TEXT SHOWN ▸
╭──

Assessment of the newborn

Examination in the delivery room should not be extensive and consist largely of:
o Observation & inspection for congenital anomalies
o Auscultation of the chest
Look for signs that a child has a medical problem:
• Nasal flaring • Chest retractions • Grunting on exhalation
• Labored breathing • Generalized cyanosis
• Abnormal breath sounds: crackles, wheezing, stridor
• Abnormal respiratory rates (tachypnea (↑60 breaths/minute) bradypnea↓25 /minute)
• Flaccid body posture
• Abnormal newborn size: small or large

The number of umbilical cord vessels should be determined. Normally, there are two
arteries and one vein.

APGAR Score
Introduced in 1952 by Dr. Virginia Apgar, is used to evaluate newborns at 1 minute and 5
minutes after birth
• A = appearance (color) • P = pulse (heart rate) • G = grimace (reflex irritability)

╰──

(Stored items)

╭──

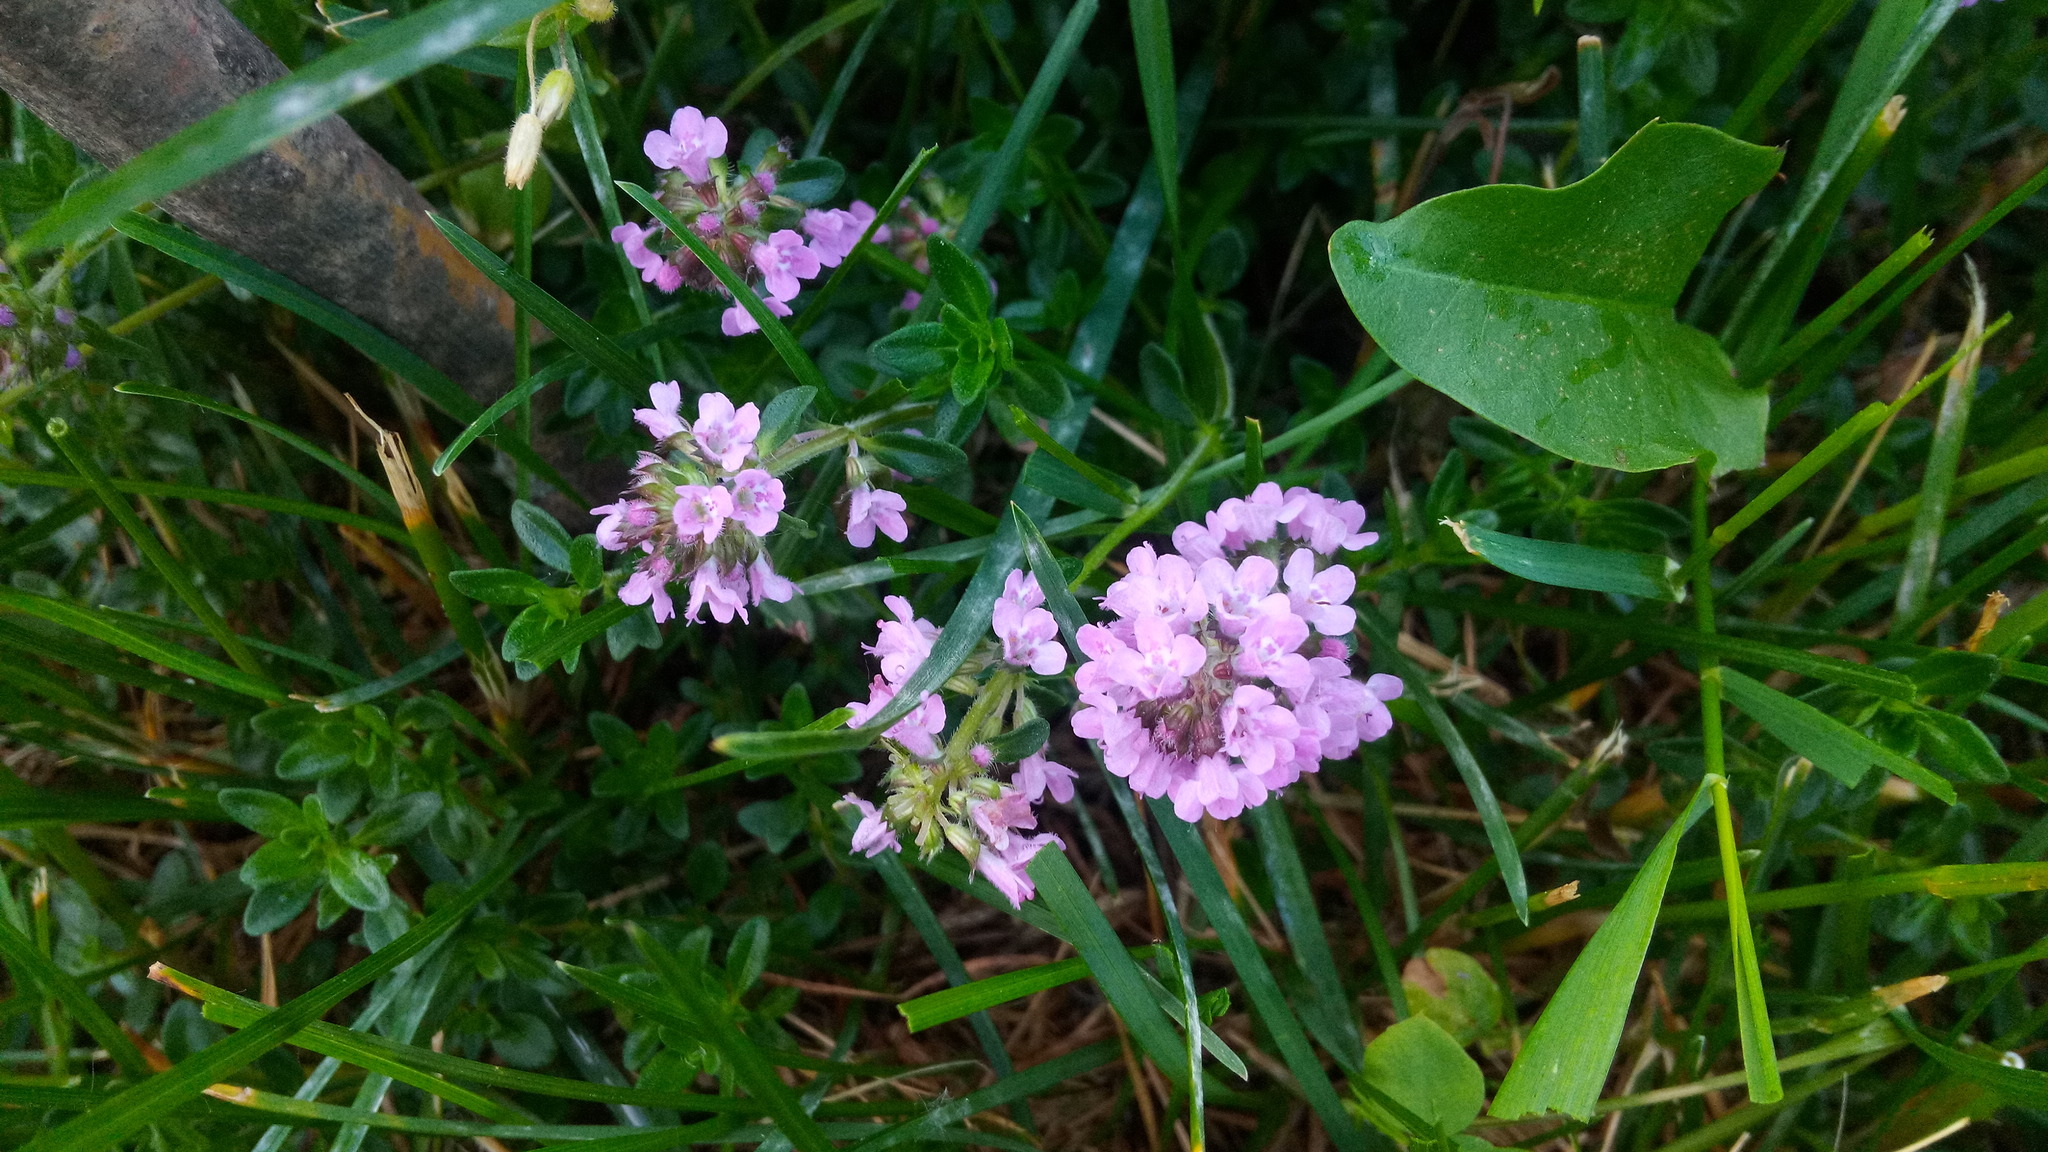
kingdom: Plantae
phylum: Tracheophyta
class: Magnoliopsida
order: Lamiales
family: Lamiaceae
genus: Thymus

╰──

WHAT TO DO ▸
(A) From the newborn assessment text, reproduce the part that opens with the words containing "Assessment of the" and closes with "breaths/minute) bradypnea↓25 /minute)".
(B) According to the newborn assessment text, in what year was the APGAR score introduced?
(C) Name every abnormal breath sound listed in the newborn assessment text.

EXPECTED OUTPUTS ▸
(A)
Assessment of the newborn

Examination in the delivery room should not be extensive and consist largely of:
o Observation & inspection for congenital anomalies
o Auscultation of the chest
Look for signs that a child has a medical problem:
• Nasal flaring • Chest retractions • Grunting on exhalation
• Labored breathing • Generalized cyanosis
• Abnormal breath sounds: crackles, wheezing, stridor
• Abnormal respiratory rates (tachypnea (↑60 breaths/minute) bradypnea↓25 /minute)

(B) 1952

(C) Crackles, wheezing, stridor